Elizabeth,
Decided I'd throw in my tuppence worth!  I find the Narrative reports in Legacy 
do an admiral job in painting a biographical sketch of each family.  My only 
complaint is that without expensive pdf software it is quite difficult to 
manipulate the output if you do want to make changes, such as removing 
duplicate information when there are 'blended' families involved.  My solution 
to that dilemma is to learn to live with the repeated info.
To get the reports to read as a real narrative takes a bit of work on 
constructing event sentences.  I don't use a single generic sentence 
definition.  And where I have multiple examples of similar information, such as 
different occupations I generally add the earliest one with the event sentence, 
but then use notes in that definition to describe occupations that followed.  
Same for Census or electoral roll details, which I do as an event rather than 
just a source.  If, for instance much of the details are the same from year to 
year I use the notes to indicate such.  Censuses are a little different because 
there are usually major changes over the ten year periods so I tend to do each 
one separately.  But for electoral rolls, which can remain the same for several 
years I tend to enter the earliest with all details, then tell the rest of the 
'story' in notes for following years where the place of residence and 
occupation are the same.  I also make note of who else was living at the same 
address each year.
As for details which relate to the whole family I add these as marriage events. 
 Works well when you tend to create descendant reports as the families are 
always grouped together.  Does create a bit of a problem if you want to start 
the report from anyone other than the earliest known ancestor as the Censuses 
will only be picked up in the year the descendant first appeared on a Census in 
their own right.  But it works for me as I almost exclusively create reports 
starting from earliest known ancestor.  If you want to have a look at an 
example of my descendant narrative reports to see what the output is like got 
to http://branchesandtwigs.wikispaces.com/, scroll down the left hand side till 
you come to the links for Descendant of ...., click on any of those to see a 
page with a descendant report on it (called Descendants of xyz.pdf).  Some are 
more extensive than others - SULLIVAN or LORING have lots of events.

Cheers
Jan
-----Original Message-----
From: Ron Ferguson [mailto:[email protected]]
Sent: Wednesday, 21 September 2011 18:21
To: [email protected]
Subject: Re: [LegacyUG] book production

Elizabeth,

The thing to remember is that Legacy is a program for the storage and
retrieval of data, and has some options for the production of reports. It is
*not* a word processor, and in my opinion hopefully never will be.

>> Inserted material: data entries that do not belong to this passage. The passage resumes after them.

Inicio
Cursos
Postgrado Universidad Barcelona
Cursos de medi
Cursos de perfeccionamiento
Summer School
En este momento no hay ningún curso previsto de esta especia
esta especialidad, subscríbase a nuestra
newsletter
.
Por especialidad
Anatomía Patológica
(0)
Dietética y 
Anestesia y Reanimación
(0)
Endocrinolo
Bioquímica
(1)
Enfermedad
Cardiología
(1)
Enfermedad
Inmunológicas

To do as you wish you really do need to be looking at word processors such
as Word or the free OpenOffice.org and Libre Office. You can save your
Legacy data as a .rtf file and upload into any of these, which have the
capacity for editing as you suggest.

Ron Ferguson
http://www.fergys.co.uk/


From: elizabeth
Sent: Wednesday, September 21, 2011 6:34 AM
To: [email protected]
Subject: Re: [LegacyUG] Report for Family Reuion

Syble, and group,

I am also trying to create a book for my family and understand exactly what
you are saying. There is ssoooooooo much repetition of information such as
Events and Census data!!!

I want my book to be more of a 'biographical sketch of each family',  tying
the whole family together rather than a long list of facts (Events, etc) but
I have not figured out how this can be done.

I have "lots and lots" of newspaper articles, obituaries, family stories,
etc that I want included as part of the narrative, not entered as a long
list of Events. And I want the census data to be for the whole family, not
each person separately.

Surely there must be folks on this list who have created narrative books for
their families who might be able to help us........I hope so.